ISIS saw some initial success in Libya, where it was able to gain control of the coastal city of Sirte. The group has established several thousand fighters in the country and began to build out the infrastructure of a state in Sirte, implementing its harsh version of Islamic Sharia law and establishing "media points" to distribute its propaganda.

Sirte was said to be ISIS' "back-up capital," a place where ISIS could base its operations if it lost Raqqa or Mosul.

But those plans have mostly fallen apart. Libyan pro-government forces have retaken parts of Sirte, and the US has been aiding in the fight by carrying out airstrikes in the country.

ISIS map

The Combatting Terrorism Center at West Point noted in a report earlier this year that ISIS has struggled to expand into parts of Libya that are contested by other militias.

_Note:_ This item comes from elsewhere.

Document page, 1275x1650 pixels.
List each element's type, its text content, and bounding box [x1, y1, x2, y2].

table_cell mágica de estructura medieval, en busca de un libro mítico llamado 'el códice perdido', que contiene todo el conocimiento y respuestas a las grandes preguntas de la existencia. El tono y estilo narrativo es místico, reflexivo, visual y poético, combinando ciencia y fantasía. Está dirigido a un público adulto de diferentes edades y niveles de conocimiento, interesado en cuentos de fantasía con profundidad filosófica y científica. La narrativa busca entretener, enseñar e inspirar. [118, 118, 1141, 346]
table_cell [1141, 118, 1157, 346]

Still, the decline of the caliphate doesn't necessarily spell the end of ISIS.

Shadi Hamid, a senior fellow at the Brookings Institution, noted in his recent book "Islamic Exceptionalism" that while ISIS' territorial rule likely isn't sustainable in the long run, the group's legacy will remain with us long after the caliphate crumbles.

He wrote: "Even if it were destroyed tomorrow morning, the Islamic State would still stand as one of the most successful and distinctly 'Islamist' state-building projects of recent decades."

ISIS' project also transcends state-building. Amid upheaval in the Middle East, especially in Syria, where the civil war still rages and seems far from resolution, there lies fertile ground for extremist ideology to fester. Part of ISIS' success is based in the group's marketing itself as a protector of disenfranchised Sunnis, who are endangered by President Bashar al-Assad's forces in Syria and government-backed Shia militias in Iraq and Syria.

"As the Shia militias have been advancing, they've engaged in sectarian depopulation," Gartenstein-Ross said. "The Sunni grievances are not going away."

Cole Bunzel, a PhD candidate in near eastern studies at Princeton University who previously worked for the Department of Defense and now writes about extremist groups, noted earlier this month that the "cycle of Islamic State decline and revival" could "simply recur" as long as the ideology lives on.

"America's victory will once again prove illusory," Bunzel wrote. "If America seeks to claim real victory, it will have to eliminate an 'entire generation' of caliphate supporters the world over."